> EXCERPTED PASSAGE
***
Joseph Memia Mburu v Republic [2020] KEHC 4353 (KLR) | Robbery With Violence | Esheria

Joseph Memia Mburu v Republic [2020] KEHC 4353 (KLR)

Full Case Text

REPUBLIC OF KENYA

IN THE HIGH COURT OF KENYA

AT NAKURU

CRIMINAL APPEAL NUMBER 32 OF 2017

JOSEPH MEMIA MBURU.....APPELLANT

-VERSUS-

REPUBLIC............................RESPONDENT

(Being an appeal against original conviction and sentence in Nakuru Criminal Case Number 2681 of 2013 by J. N. Nthuku (Senior Resident Magistrate) on the 22nd day of March, 2017)

J U D G M E N T

1. On 22nd March, 2017, the appellant herein Joseph Memia Mburu was convicted and sentenced to death for the offence of Robbery with Violence Contrary to Section 296 (2) of the Penal Code.

2. He, together with three others had been charged that on 26th July 2013 at Zaburi Shopping Centre Nakuru County jointly with others not before court robbed Peter Ndung’u Muturi of a motor vehicle registration number KBK 630Y Mitsubishi Lorry, two (2) mobile phones, Nokia Xi, a National Identity, Driving Licence, Equity and Co-op Bank ATM cards all valued Kshs. 7,006,300/=.  That at the time they were armed with a dangerous weapon, a pistol, and at, immediately before or immediately after the said robbery, threatened to use actual violence against the complainant.

3. The appellant was aggrieved and he filed petition of appeal on 10th November 2017 on the following grounds;

1. The trial magistrate erred in law and fact in convicting and sentencing the appellant yet no proper identification was established.

2.  The trial magistrate erred in law and in fact by failing to make a finding that the identification parade was flawed.

3.  The trial magistrate failed in law to evaluate the evidence adduced in court by the witnesses and make a finding that it was contradictory.

4.  The trial magistrate failed to make a finding that the arrest to the appellant was disputed.

5.  The trial magistrate erred in law and in fact by failing to consider the defence of alibi.
***
> DATASET CONTENT
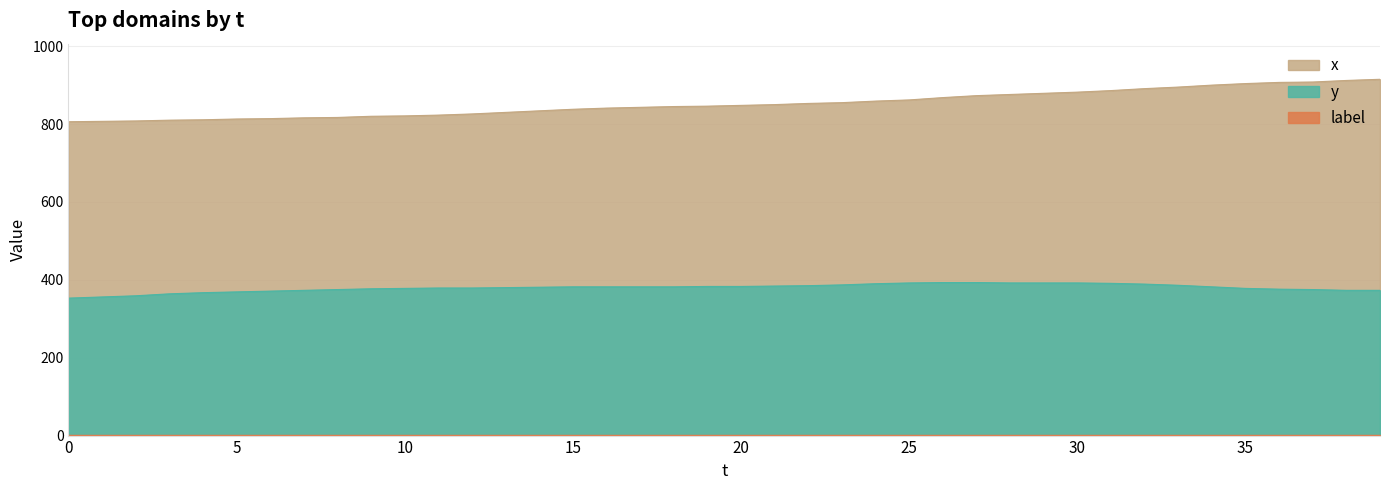

Is it true that y equals 392 at 25?

True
***
> REQUIRED WORK
a – List every distinct date given in the judgment on the robbery with violence appeal.
b – In the judgment on the robbery with violence appeal, rewrite everything from "3. The appellant" down to "identification was established.", changing "petition of appeal" to "memorandum of appeal".
The material is not needed for what follows.

> WRITTEN RESPONSES
a –
22nd March 2017
26th July 2013
10th November 2017

b –
3. The appellant was aggrieved and he filed memorandum of appeal on 10th November 2017 on the following grounds;

1. The trial magistrate erred in law and fact in convicting and sentencing the appellant yet no proper identification was established.